Just a few weeks after Microsoft released the beta of its much anticipated "Greenwich" real-time collaboration server software, one of the company's lead program managers, David Gurle, is leaving Microsoft to head up the collaboration program at Reuters Group LLP.
Gurle is set to leave his post as director of program management for Real Time Communication at Microsoft on April 1 to become Reuter's executive vice president and global head of Collaboration Services, Reuters said Thursday in a statement.
"Financial institutions are traditionally ahead of the curve in finding and effectively using technology to push their businesses forward," Gurle said in a statement.
The move comes just a month after Gurle gave a keynote at the Instant Messaging Planet Spring 2003 Conference and Expo in Boston where he endorsed a "clearinghouse approach" to enterprise instant messaging (IM) despite the fact that Greenwich is based on a federated approach. A clearing house approach allows company networks to operate together, trading access much like phone networks do now, whereas a federated system only gives access to certain sanctioned business partners.

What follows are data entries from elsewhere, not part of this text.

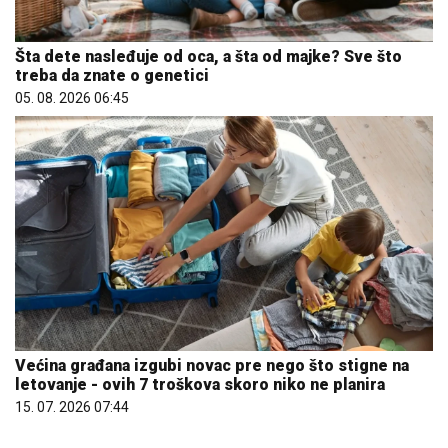
Šta dete nasleđuje od oca, a šta od majke? Sve što
treba da znate o genetici
05. 08. 2026 06:45
Većina građana izgubi novac pre nego što stigne na
letovanje - ovih 7 troškova skoro niko ne planira
15. 07. 2026 07:44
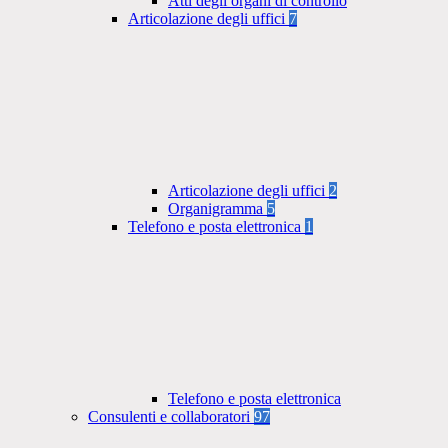
Atti degli organi di controllo
Articolazione degli uffici
7
Articolazione degli uffici
2
Organigramma
5
Telefono e posta elettronica
1
Telefono e posta elettronica
Consulenti e collaboratori
97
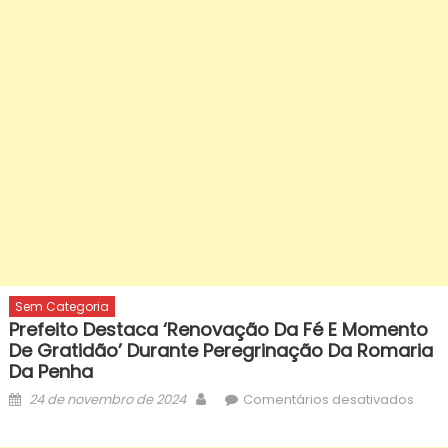
Sem Categoria
Prefeito Destaca ‘renovação Da Fé E Momento
De Gratidão’ Durante Peregrinação Da Romaria
Da Penha
Posted
Author
em
24 de novembro de 2024
Comentários desativados
on
Prefe
dest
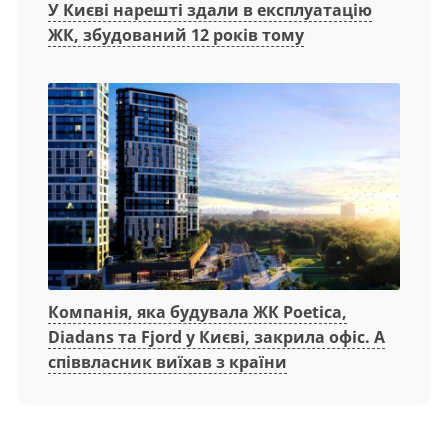
У Києві нарешті здали в експлуатацію
ЖК, збудований 12 років тому
Компанія, яка будувала ЖК Poetica,
Diadans та Fjord у Києві, закрила офіс. А
співвласник виїхав з країни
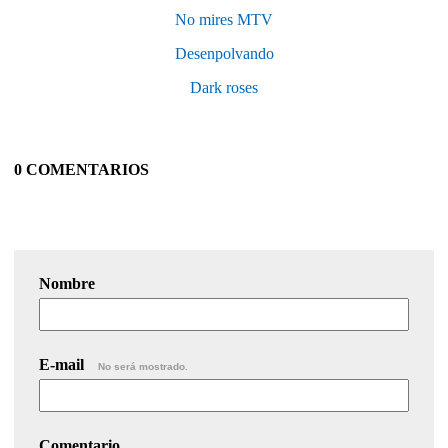
No mires MTV
Desenpolvando
Dark roses
0 COMENTARIOS
Nombre
E-mail
No será mostrado.
Comentario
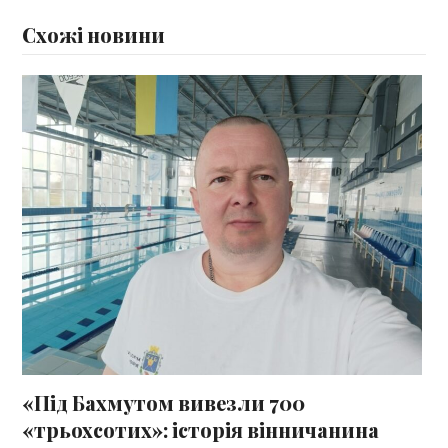
Схожі новини
«Під Бахмутом вивезли 700
«трьохсотих»: історія вінничанина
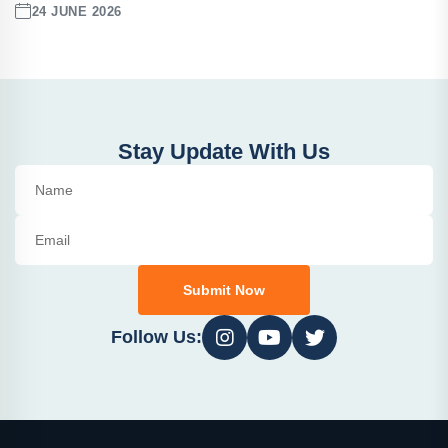
24 JUNE 2026
Stay Update With Us
Submit Now
Follow Us:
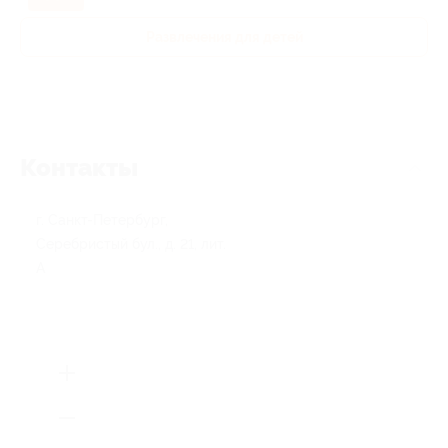
Развлечения для детей
Контакты
г. Санкт-Петербург,
Серебристый бул., д. 21, лит.
А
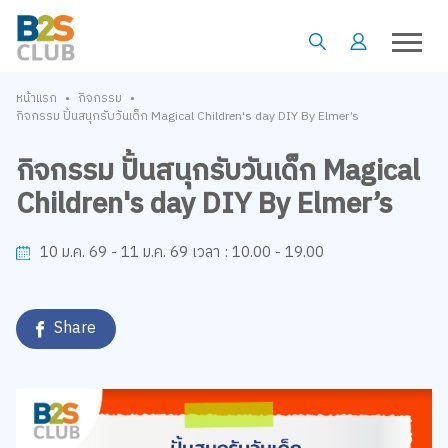
•
•
หน้าแรก
กิจกรรม
กิจกรรม ปั้นสนุกรับวันเด็ก Magical Children's day DIY By Elmer’s
กิจกรรม ปั้นสนุกรับวันเด็ก Magical
Children's day DIY By Elmer’s
10.00 - 19.00
10 ม.ค. 69 - 11 ม.ค. 69
เวลา :
Share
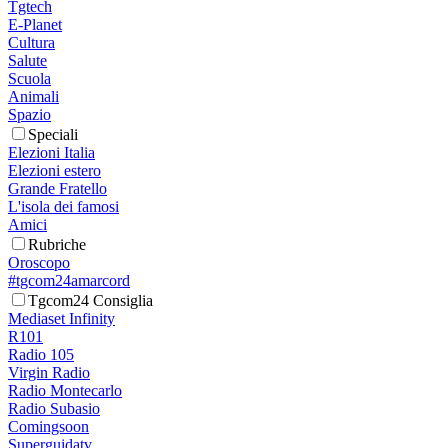
Tgtech
E-Planet
Cultura
Salute
Scuola
Animali
Spazio
Speciali
Elezioni Italia
Elezioni estero
Grande Fratello
L'isola dei famosi
Amici
Rubriche
Oroscopo
#tgcom24amarcord
Tgcom24 Consiglia
Mediaset Infinity
R101
Radio 105
Virgin Radio
Radio Montecarlo
Radio Subasio
Comingsoon
Superguidatv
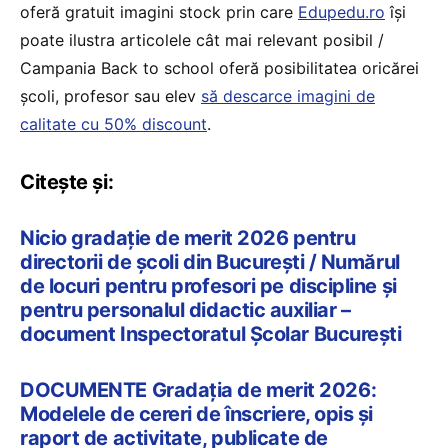
oferă gratuit imagini stock prin care
Edupedu.ro
îşi
poate ilustra articolele cât mai relevant posibil /
Campania Back to school oferă posibilitatea oricărei
școli, profesor sau elev
să descarce imagini de
calitate cu 50% discount
.
Citește și:
Nicio gradație de merit 2026 pentru
directorii de școli din București / Numărul
de locuri pentru profesori pe discipline și
pentru personalul didactic auxiliar –
document Inspectoratul Școlar București
DOCUMENTE Gradația de merit 2026:
Modelele de cereri de înscriere, opis și
raport de activitate, publicate de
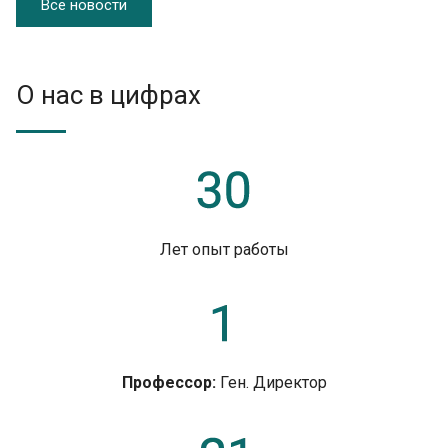
Все новости
О нас в цифрах
Лет опыт работы
Профессор:
Ген. Директор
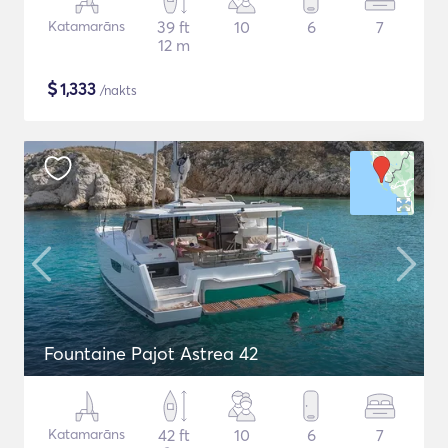
Katamarāns
39 ft
10
6
7
12 m
$
1,333
/nakts
Fountaine Pajot Astrea 42
Katamarāns
42 ft
10
6
7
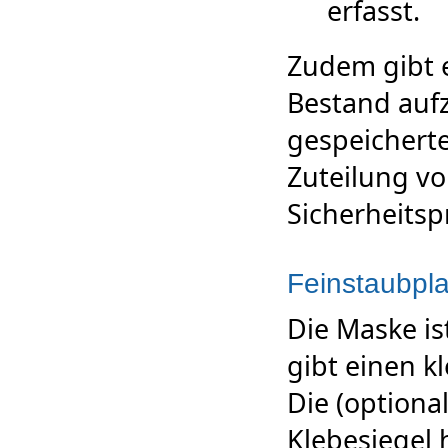
erfasst.
Zudem gibt 
Bestand auf
gespeichert
Zuteilung vo
Sicherheitsp
Feinstaubpla
Die Maske is
gibt einen k
Die (option
Klebesiegel 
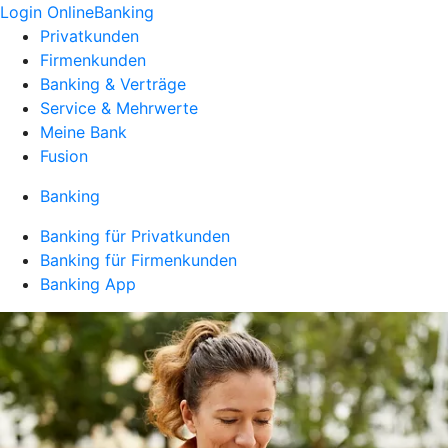
Login OnlineBanking
Privatkunden
Firmenkunden
Banking & Verträge
Service & Mehrwerte
Meine Bank
Fusion
Banking
Banking für Privatkunden
Banking für Firmenkunden
Banking App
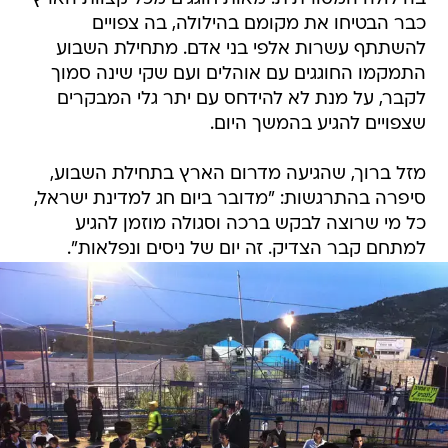
כבר הבטיחו את מקומם בהילולה, בה צפויים
להשתתף עשרות אלפי בני אדם. מתחילת השבוע
התמקמו החוגגים עם אוהלים ועם שקי שינה סמוך
לקבר, על מנת לא להידחס עם יתר גלי המבקרים
שצפויים להגיע בהמשך היום.
מזל ברוך, שהגיעה מדרום הארץ בתחילת השבוע,
סיפרה בהתרגשות: "מדובר ביום חג למדינת ישראל,
כל מי שרוצה לבקש ברכה וסגולה מוזמן להגיע
למתחם קבר הצדיק. זה יום של ניסים ונפלאות".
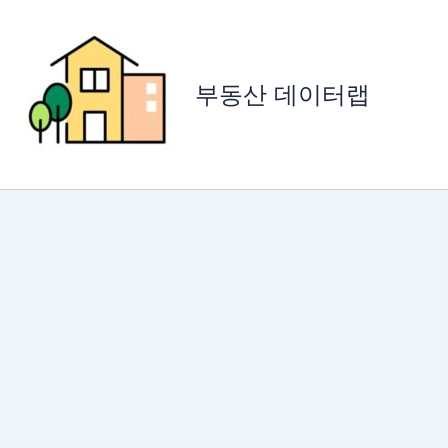
콘
텐
츠
로
부동산 데이터랩
건
너
뛰
기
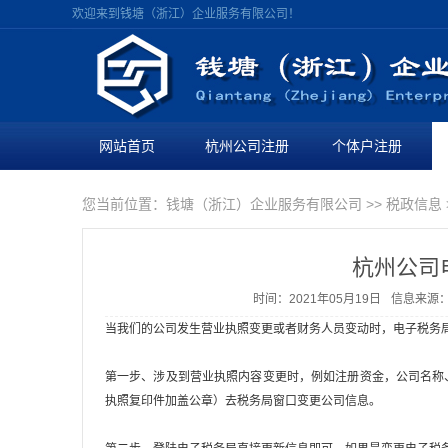
欢迎来到钱塘（浙江）企业服务有限公司！
网站首页
杭州公司注册
个体户注册
您当前位置：
钱塘（浙江）企业服务有限公司
>>
税政信息
杭州公司
时间：2021年05月19日
信息来源
当我们的公司发生营业执照变更或者财务人员变动时，电子税务
第一步、涉及到营业执照内容变更时，例如注册资金，公司名称
执照复印件加盖公章）去税务局窗口变更公司信息。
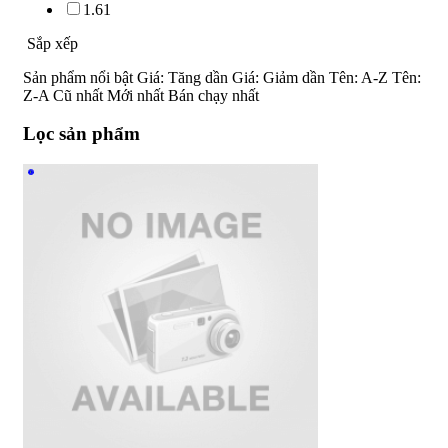
1.61
Sắp xếp
Sản phẩm nổi bật
Giá: Tăng dần
Giá: Giảm dần
Tên: A-Z
Tên:
Z-A
Cũ nhất
Mới nhất
Bán chạy nhất
Lọc sản phẩm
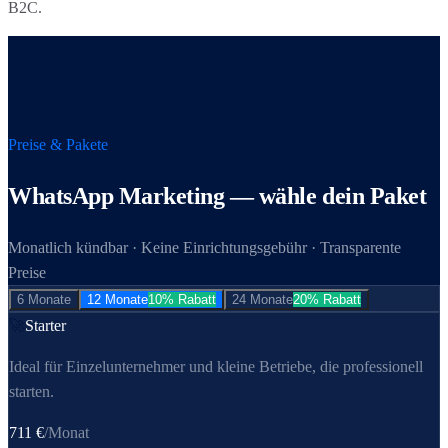
B2C.
Preise & Pakete
WhatsApp Marketing
— wähle dein Paket
Monatlich kündbar · Keine Einrichtungsgebühr · Transparente
Preise
6 Monate
12 Monate
10% Rabatt
24 Monate
20% Rabatt
🚀
Starter
Ideal für Einzel­unternehmer und kleine Betriebe, die professionell
starten.
711
€
/Monat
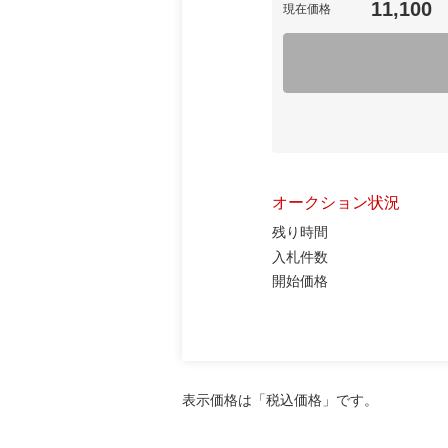
11,100
現在価格
オークション状況
残り時間
入札件数
開始価格
表示価格は「税込価格」です。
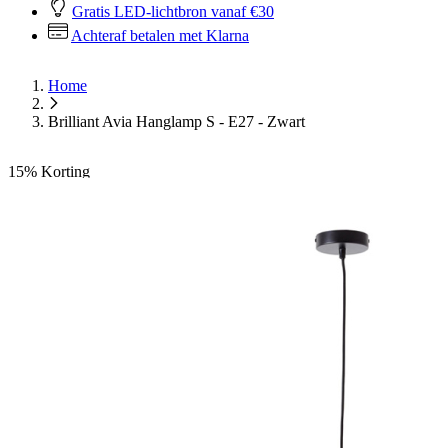
Gratis LED-lichtbron vanaf €30
Achteraf betalen met Klarna
Home
Brilliant Avia Hanglamp S - E27 - Zwart
15%
Korting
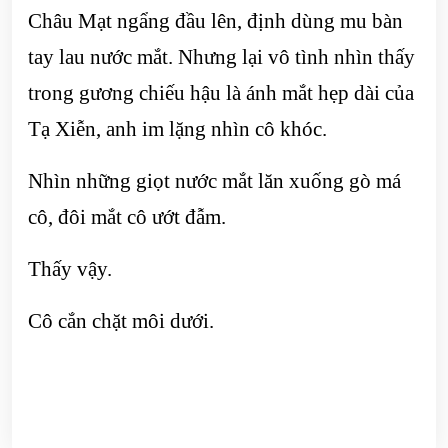
Châu Mạt ngẩng đầu lên, định dùng mu bàn
tay lau nước mắt. Nhưng lại vô tình nhìn thấy
trong gương chiếu hậu là ánh mắt hẹp dài của
Tạ Xiễn, anh im lặng nhìn cô khóc.
Nhìn những giọt nước mắt lăn xuống gò má
cô, đôi mắt cô ướt đẫm.
Thấy vậy.
Cô cắn chặt môi dưới.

The comments were oddly timed given the pending rollout of Greenwich, which represents Microsoft's big splash into the corporate IM market. Greenwich is expected to be widely available in mid-2003.
At Microsoft, Gurle was responsible for the Greenwich program, and also oversaw Exchange Instant Messaging, Windows Messenger, Exchange Conferencing Server, and NetMeeting, Reuters said.
In his new role, Gurle will be responsible for the business and technical aspects of collaboration services at Reuters, the company said.
No one at Microsoft was immediately available to comment on his departure Thursday.